The process begins with 3D printing of an organic hydrogel material, depositing the polymer resin precisely where it is wanted, layer by layer, to create a gel-like scaffold. That scaffold is then infused with metal ions by pouring a liquid solution of metallic salts over the structure. Next, in a process called calcination, the scientists burn the material, removing all the organic content and leaving behind the metals. Since this is done in the presence of oxygen, what is left is a mixture of metal oxides.
In an innovative next step, called reductive annealing, Tran raises the temperature in a hydrogen environment causing most of the oxygen to diffuse back out of the solid; it then reacts with hydrogen to form water vapor. This leaves behind a metallic structure of the desired shape that is an alloy of the two added metals.
“The composition can be varied in whatever manner you like, which has not been possible in traditional metallurgy processes,” Greer explains. “One of our colleagues described this work as bringing metallurgy into the 21st century.”
By analyzing the microstructure, which includes the orientation of the individual crystal grains and the boundaries among them within the alloys they produced, and by mechanically testing the materials, the scientists were able to reveal more about the special alloys made with the new technique.
“This lays the groundwork for thinking about 3D-printed alloy design in a unique way from other microscale additive manufacturing techniques,” says Gallivan. “We see that the processing environment leads to very different microstructures in comparison to other methods.”
Using a transmission electron microscope (TEM) at the UC Irvine Materials Research Institute, the Caltech researchers were able to show that alloys produced using their HIAM method form more homogenously, resulting in higher degrees of symmetry throughout their crystal structure, Tran explains. The shape, size, and orientation of metal grains are influenced by the transition between oxide and metal during reductive annealing. At elevated temperatures, pores form as water vapor escapes. Metal grain growth is slowed by these pores and oxides. The new work shows that this growth is modified by the types of oxides present in these 3D-printed metals.

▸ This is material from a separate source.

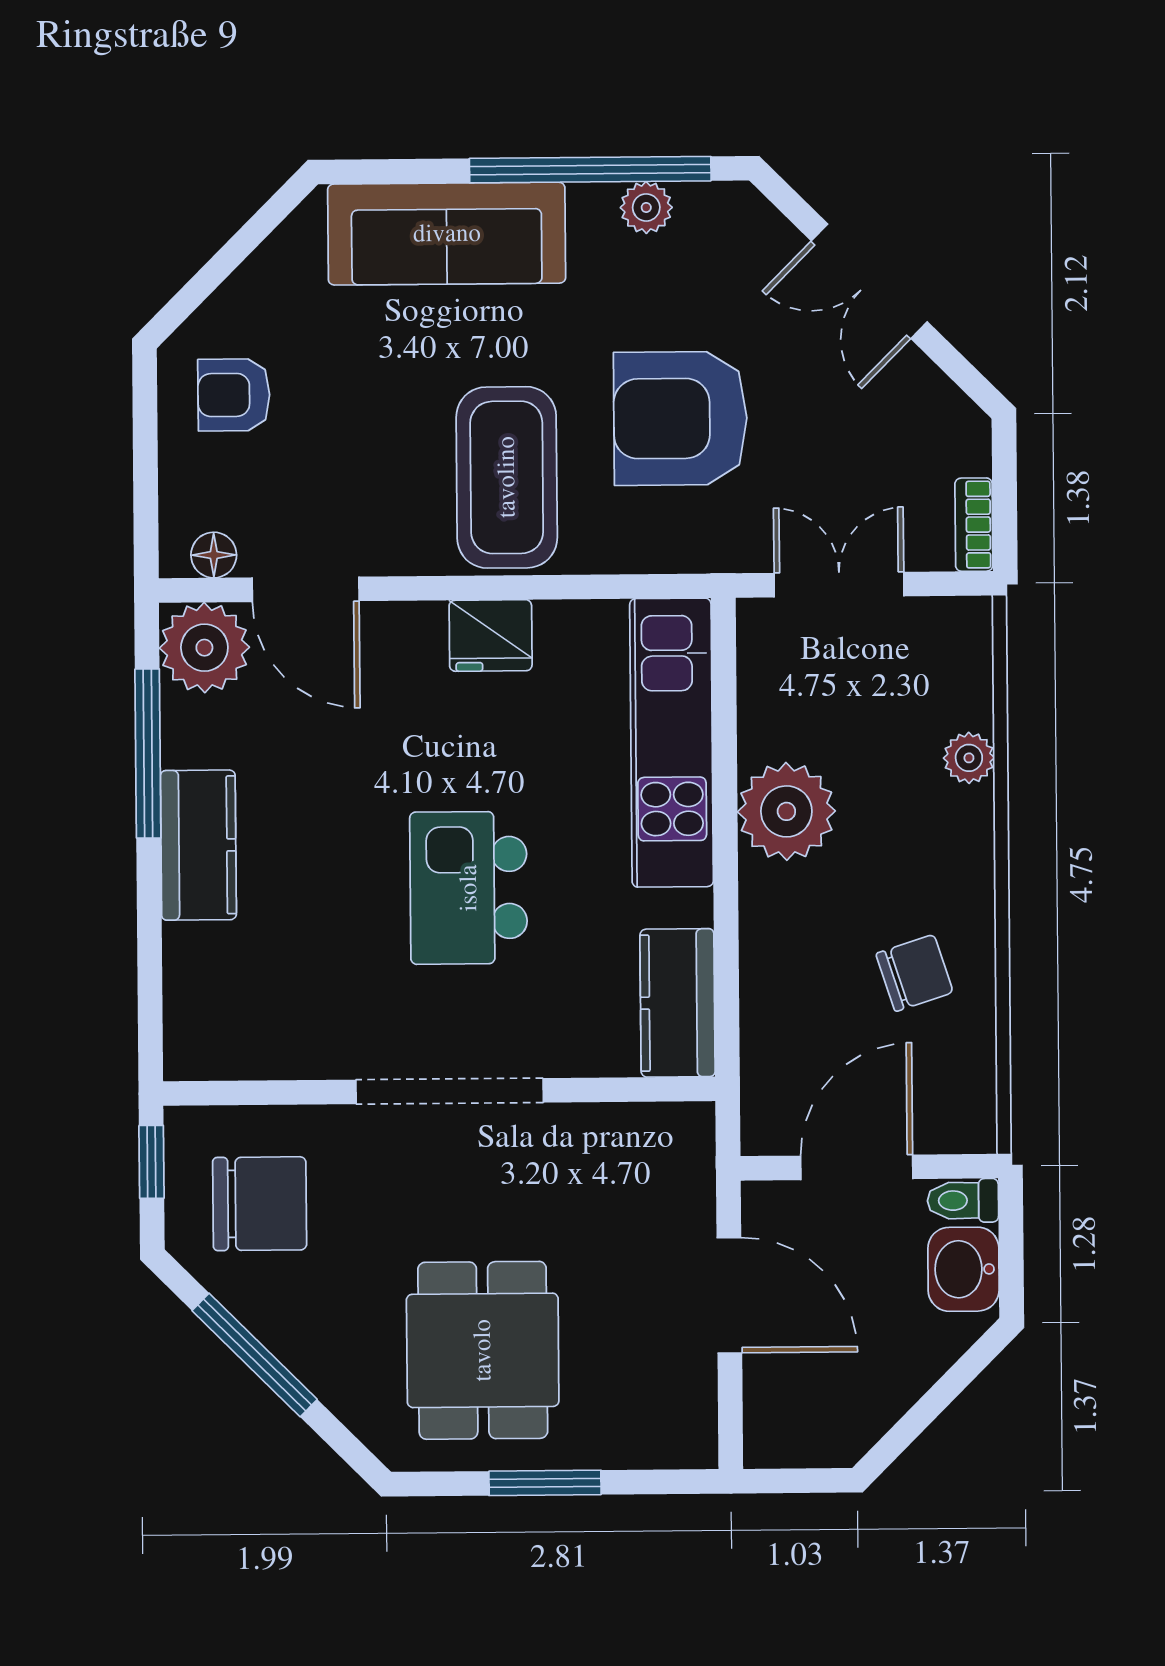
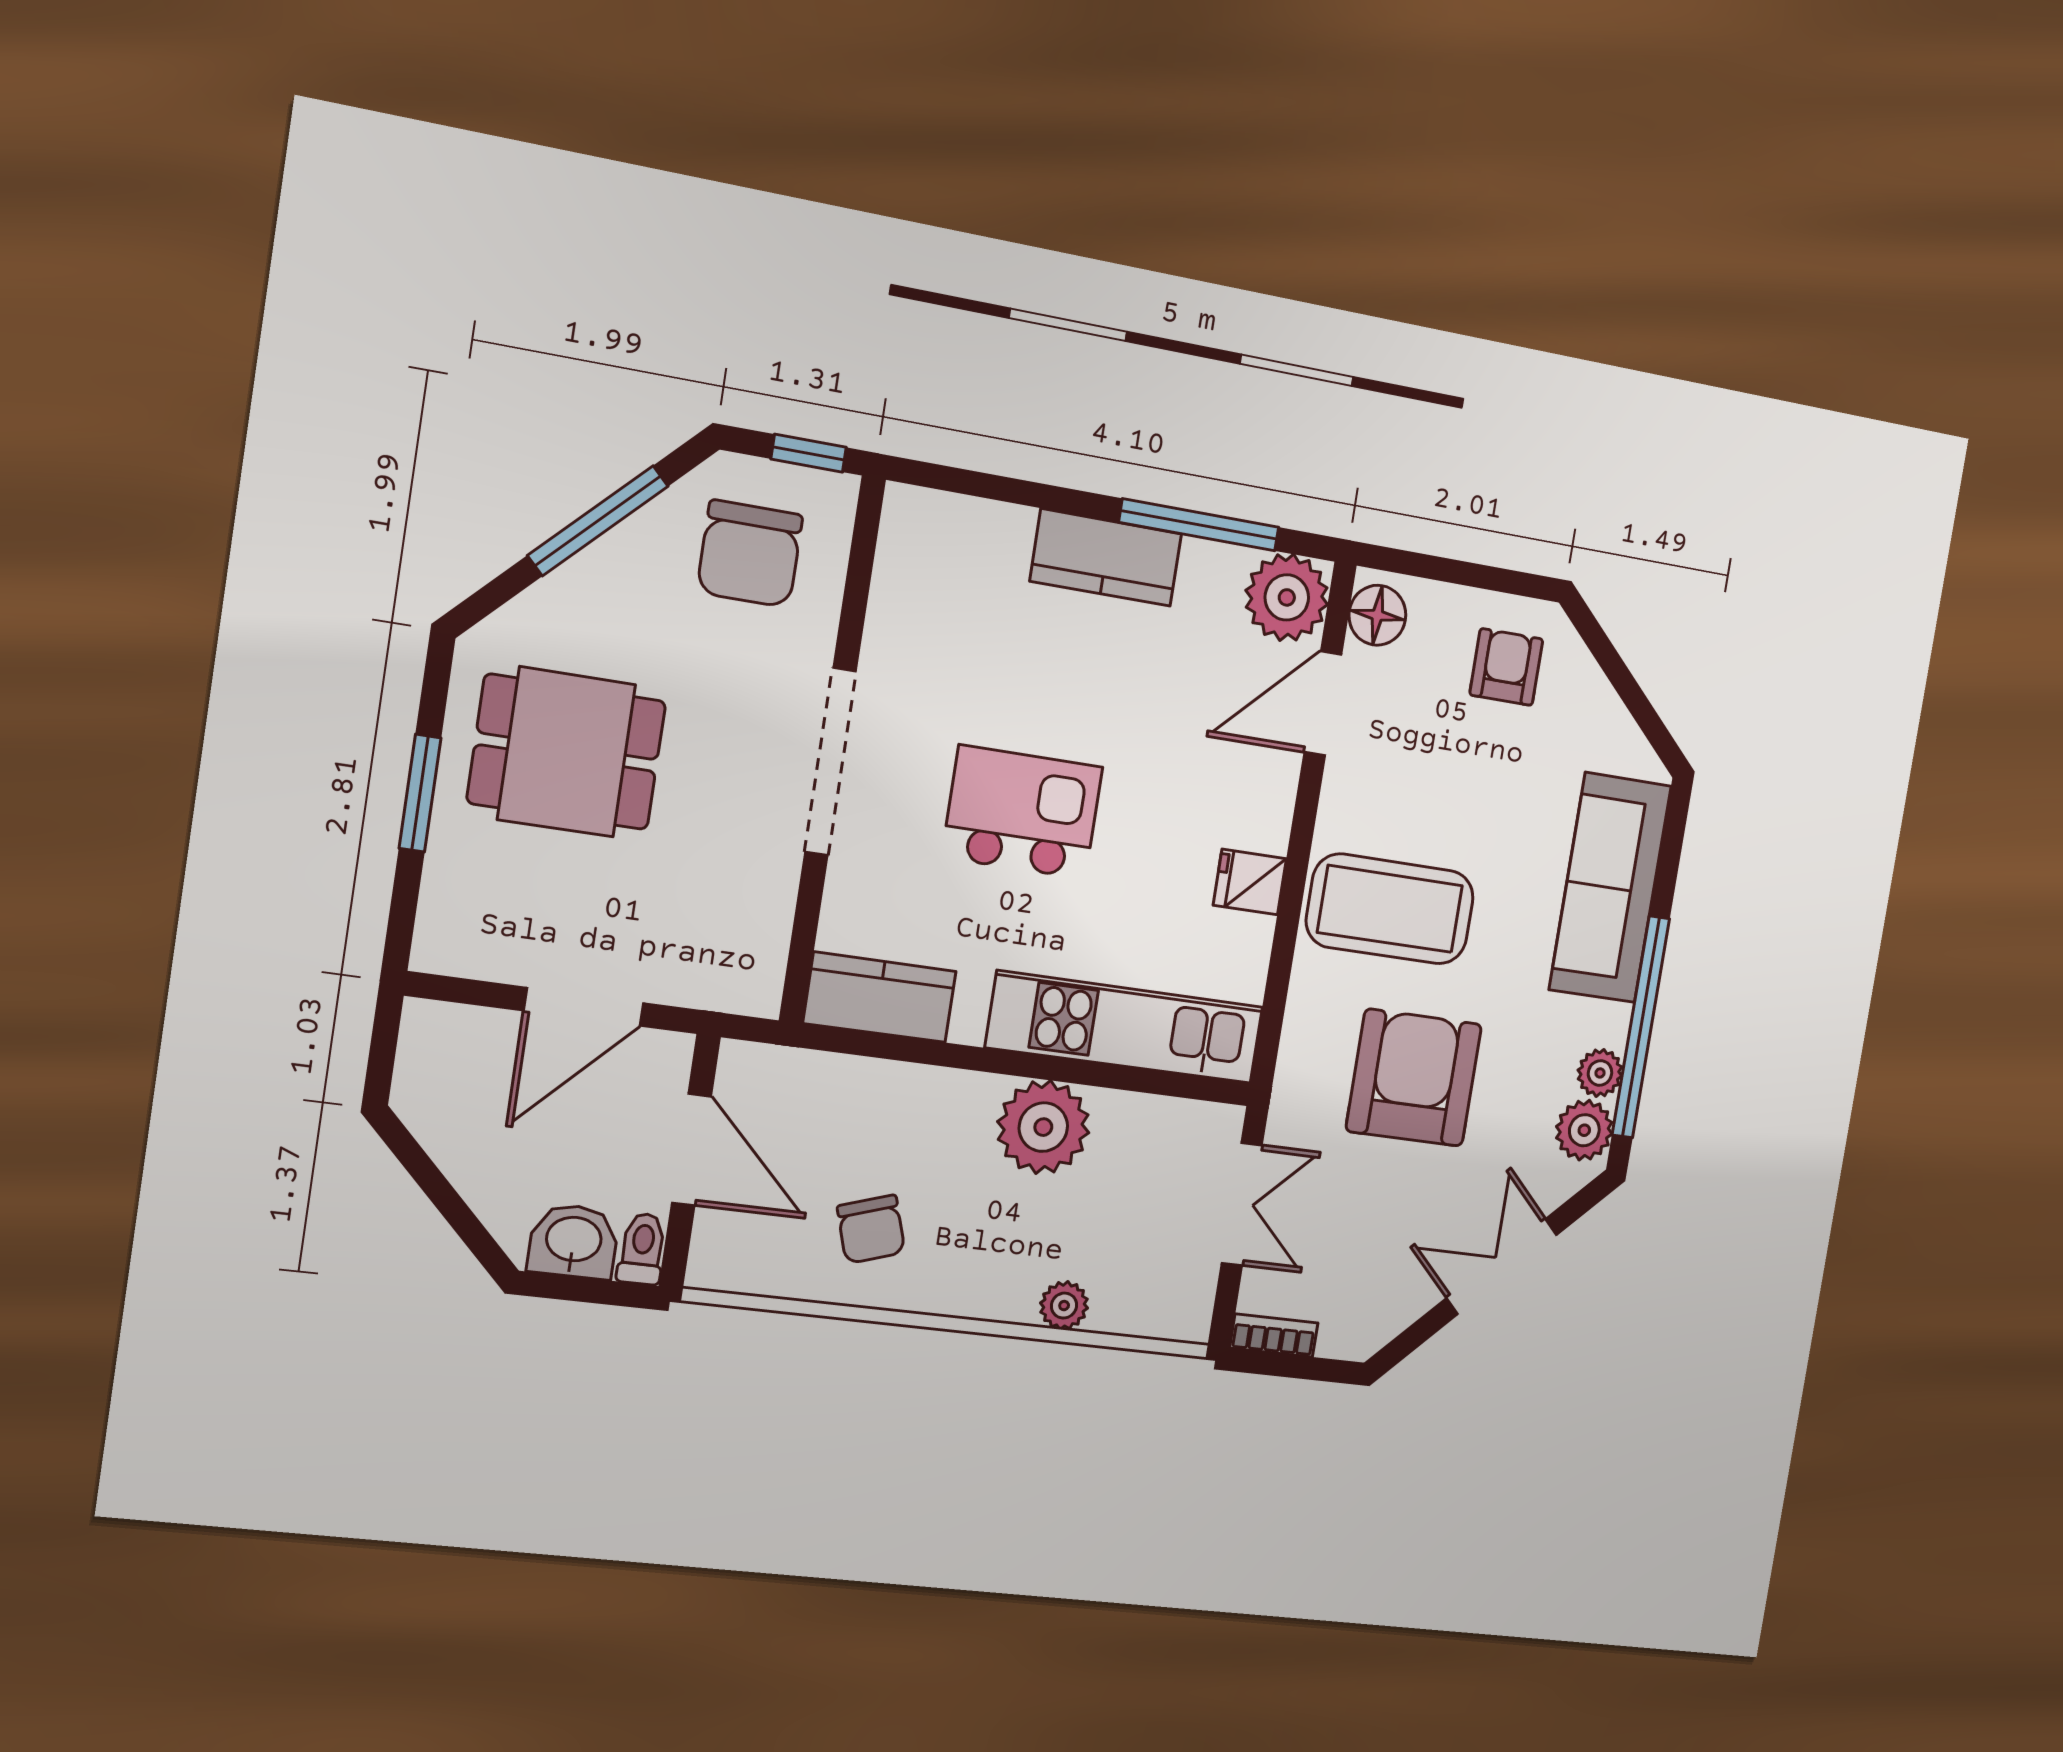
plant: (710, 214) -> (1584, 1130), added
floor lamp: (214, 555) -> (1377, 615), width x1.37, depth x1.37
fridge: (491, 635) -> (1250, 882), width x0.72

As a result, the new paper shows that the strength of alloys created by HIAM is determined not only by the size of the grains within the metals—as was previously thought— but also by their composition. A Cu12Ni88 alloy with 12 atoms of copper for every 88 atoms of nickel, for example, is nearly four times as strong as a Cu59Ni41 alloy that has copper and nickel in a 59/41 ratio.
The TEM studies also revealed that the HIAM process leaves these alloys with tiny oxide inclusions that contribute to the materials’ exceptional strength. “Because of the complex ways in which metal is formed during this process, we find nanoscale structures rich with metal–oxide interfaces that contribute to the hardening of our alloys by up to a factor of four,” Tran says.
The paper is titled “Multiscale Microstructural and Mechanical Characterization of Cu–Ni Binary Alloys Reduced During Hydrogel Infusion-Based Additive Manufacturing (HIAM).” The work was supported by the US Department of Energy’s Basic Energy Sciences program and by a National Science Foundation graduate fellowship.